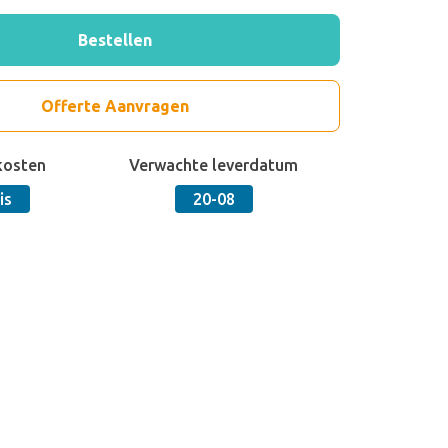
Bestellen
Offerte Aanvragen
kosten
Verwachte leverdatum
is
20-08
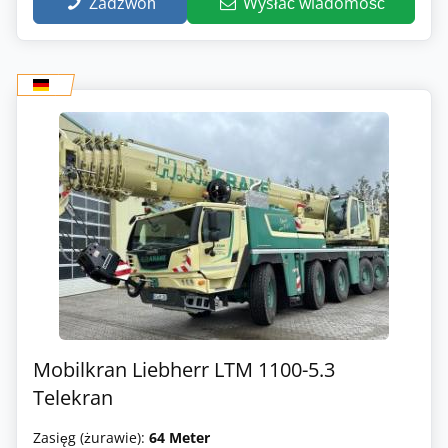
Zadzwoń
Wysłać wiadomość
Mobilkran Liebherr LTM 1100-5.3
Telekran
Zasięg (żurawie):
64 Meter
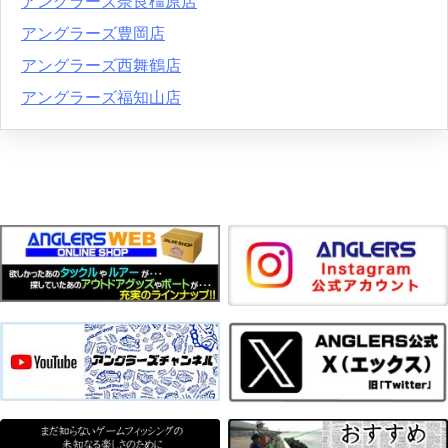
アングラーズ奈良橿原店
アングラーズ豊岡店
アングラーズ西舞鶴店
アングラーズ福知山店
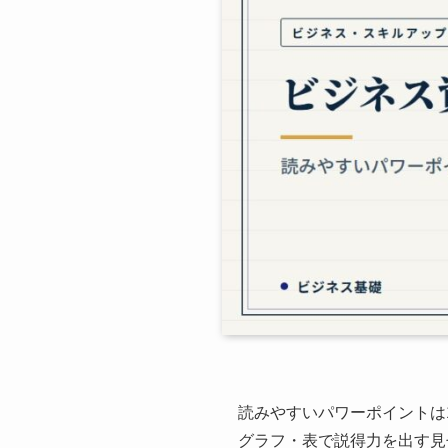
読みやすいパワーポイントは
グラフ・表で説得力を出す見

**Task details:**
All of the entries above are to be duplicated exactly, with every image left out.

**Task result:**
Bestellen
Offerte Aanvragen
kosten
Verwachte leverdatum
is
20-08
Zadzwoń
Wysłać wiadomość
Mobilkran Liebherr LTM 1100-5.3
Telekran
Zasięg (żurawie):
64 Meter
アングラーズ奈良橿原店
アングラーズ豊岡店
アングラーズ西舞鶴店
アングラーズ福知山店
読みやすいパワーポイントは
グラフ・表で説得力を出す見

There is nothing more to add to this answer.